→ **TASK PROMPT**:
What is the count of lines in the data that hold the string "been"? State the number alone.

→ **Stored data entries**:
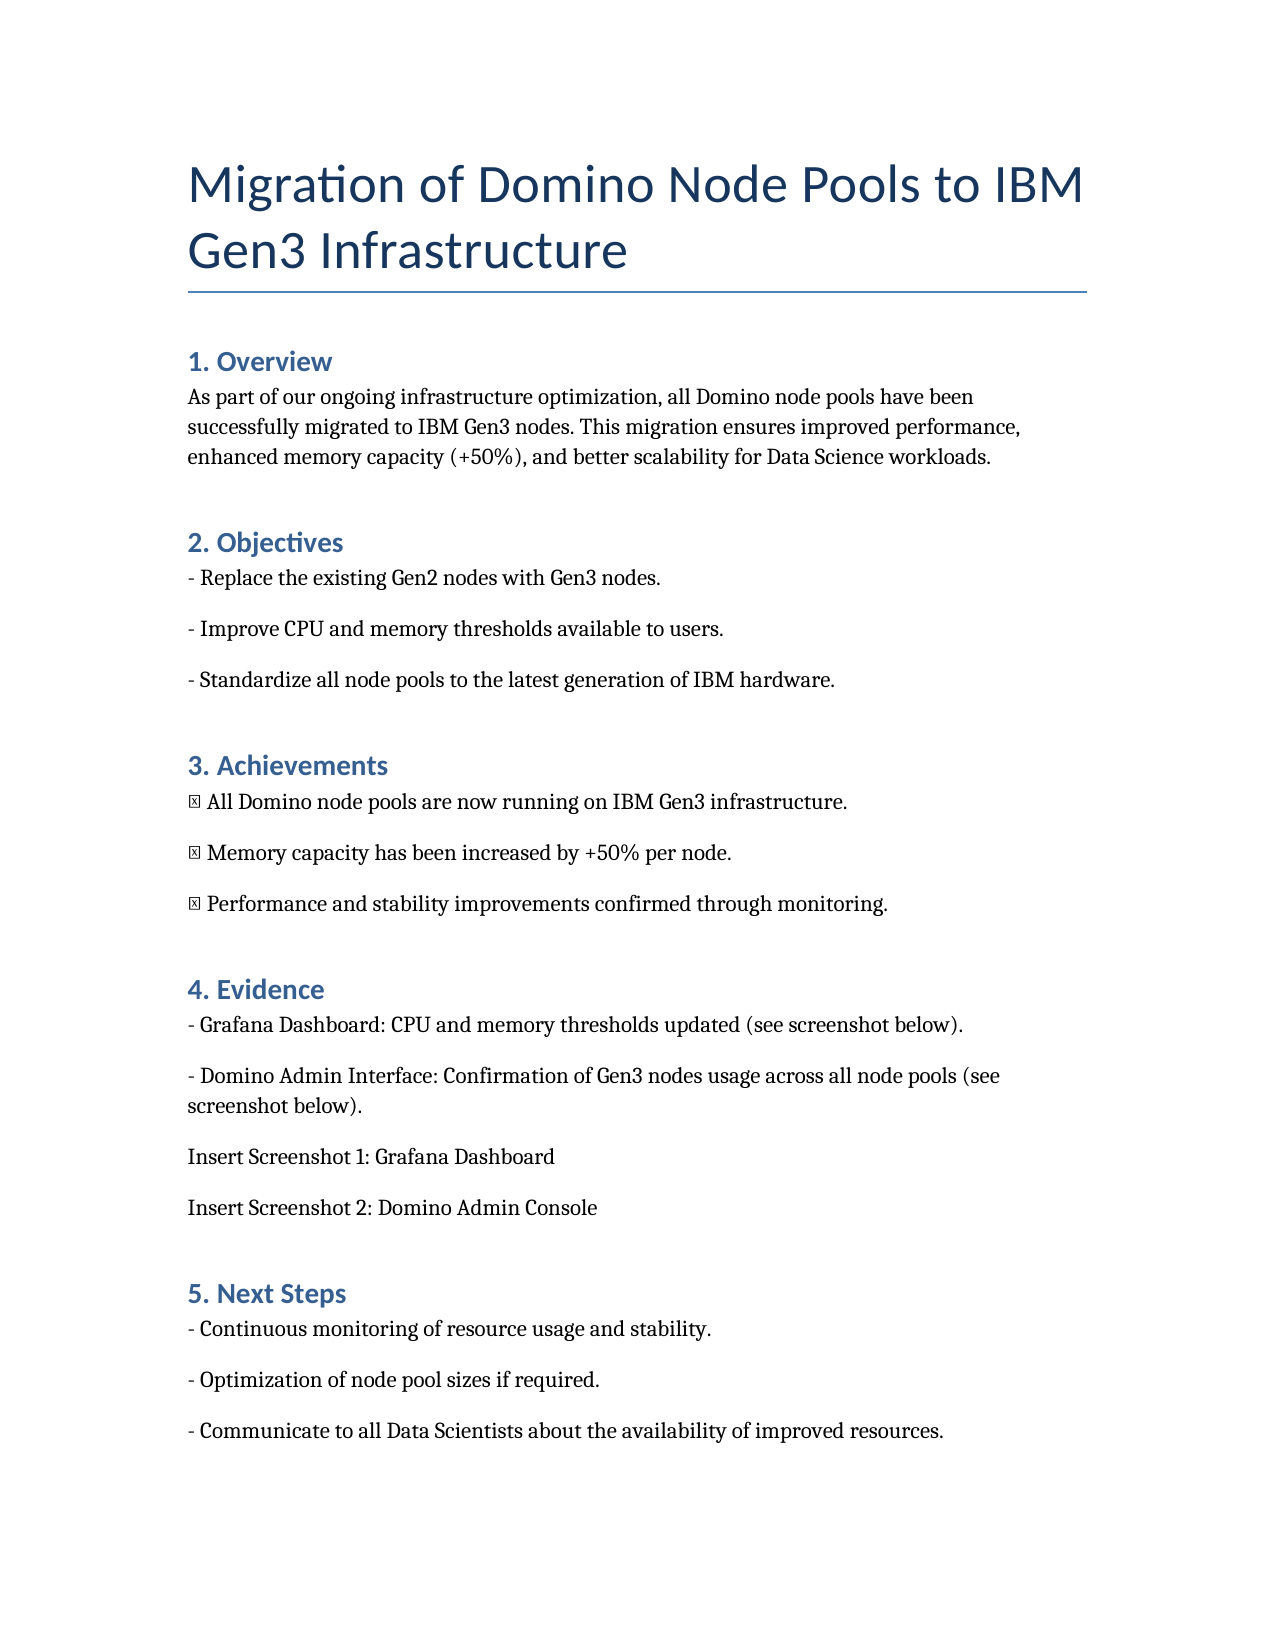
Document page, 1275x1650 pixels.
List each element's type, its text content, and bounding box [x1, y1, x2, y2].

text As part of our ongoing infrastructure optimization, all Domino node pools have been successfully migrated to IBM Gen3 nodes. This migration ensures improved performance, enhanced memory capacity (+50%), and better scalability for Data Science workloads. [187, 384, 1087, 470]
subtitle 5. Next Steps [187, 1275, 1087, 1311]
text - Domino Admin Interface: Confirmation of Gen3 nodes usage across all node pools (see screenshot below). [187, 1063, 1087, 1119]
text Insert Screenshot 1: Grafana Dashboard [187, 1144, 1087, 1170]
text ✅ Performance and stability improvements confirmed through monitoring. [187, 891, 1087, 917]
text Insert Screenshot 2: Domino Admin Console [187, 1195, 1087, 1221]
text - Improve CPU and memory thresholds available to users. [187, 616, 1087, 643]
title Migration of Domino Node Pools to IBM Gen3 Infrastructure [187, 150, 1087, 293]
subtitle 3. Achievements [187, 747, 1087, 783]
text - Continuous monitoring of resource usage and stability. [187, 1316, 1087, 1342]
subtitle 1. Overview [187, 343, 1087, 378]
text - Optimization of node pool sizes if required. [187, 1367, 1087, 1393]
text - Standardize all node pools to the latest generation of IBM hardware. [187, 667, 1087, 694]
text ✅ Memory capacity has been increased by +50% per node. [187, 839, 1087, 866]
subtitle 4. Evidence [187, 971, 1087, 1006]
text - Replace the existing Gen2 nodes with Gen3 nodes. [187, 565, 1087, 592]
text ✅ All Domino node pools are now running on IBM Gen3 infrastructure. [187, 788, 1087, 815]
subtitle 2. Objectives [187, 524, 1087, 560]
text - Grafana Dashboard: CPU and memory thresholds updated (see screenshot below). [187, 1012, 1087, 1038]
text - Communicate to all Data Scientists about the availability of improved resources. [187, 1418, 1087, 1444]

→ **EXERCISE OUTPUT**:
2